We walk along the ocean, eating candy and throwing the wrappers in the water. You said it was too cold to go on a walk. I secretly agree, but this way I get to see your nipples poking up from beneath your sweater.
The sea monsters are very active today. This makes you smile, seeing the giant purple squid and the submarine-sized sea-scorpions frolicking a few hundred yards from the shore. Down the beach I can see a large, black mass. Maybe something washed up.
We keep walking, and as we near the thing the air becomes fouler. It’s a whale. Neither of us have seen one since we were children.
“I thought whales went extinct five years ago,” you say, looking in disgust at the great rotting beast. Hand-crabs swarm the carcass. Blubber and blood spills out everywhere, onto the sand, and the hand-crabs poke at it with their pink digits. As we near they give us the middle finger, unhappy to have their feast disturbed.
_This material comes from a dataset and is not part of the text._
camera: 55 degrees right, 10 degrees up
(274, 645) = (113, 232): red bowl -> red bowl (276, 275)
I stare at your tits for a little while as you stare at the wrecked mammal. We have both finished our candy.
We stare at the dead whale for some time, covering our faces with our hands because of the smell. More people show up, and they all stare with us. At last, a man with glasses wearing a nice jacket walks up. He carries a clipboard and looks official, since his jacket has some kind of emblem on it.
He circles the dead whale, writing down things and stroking his little beard. He mutters a lot about scientific things.
“This is an important discovery!” he declares, raising his hand in the air, holding the pen up like a trophy. “Whales were thought to be extinct!”
I grab your hand. You are too enthralled with this scientist’s speech to do anything about it. I find his sciency blabbering boring, so I pull your hand to keep walking down the beach. You don’t budge.
“Come on,” I urge. “This isn’t even important. And it smells. Let’s go.” Still, you don’t move. You are focused on what the man in the glasses is saying. I sigh and remain standing next to you. I don’t want to leave you here alone, but really don’t want to stay.
The man keeps talking about whale biology and how they became extinct. He says that since this one popped up, there could be more whales somewhere in the ocean, hiding out in big underwater caves. It is possible that they have learned how to craft and use weapons, he muses, and this is how they have survived the sea monsters.
A big, unexpected wave crashes up towards us all, towards the beached whale. Out of the crest of the wave flies a giant sea-scorpion. Its little flipper-legs are flapping madly, propelling it forward. Its claws snap open and shut repeatedly. It lands right on top of the whale and cuts off the head of the scientist.
We leave. You are finally out of your scientist-hypnosis. We are running, side by side, with all the others who were standing with us around the whale. I look back and see the sea-scorpion snapping its claws in the air triumphantly. The scientist’s body is sticking out of its mouth. I look forward and admire your bouncing breasts.
This has been a good trip to the beach.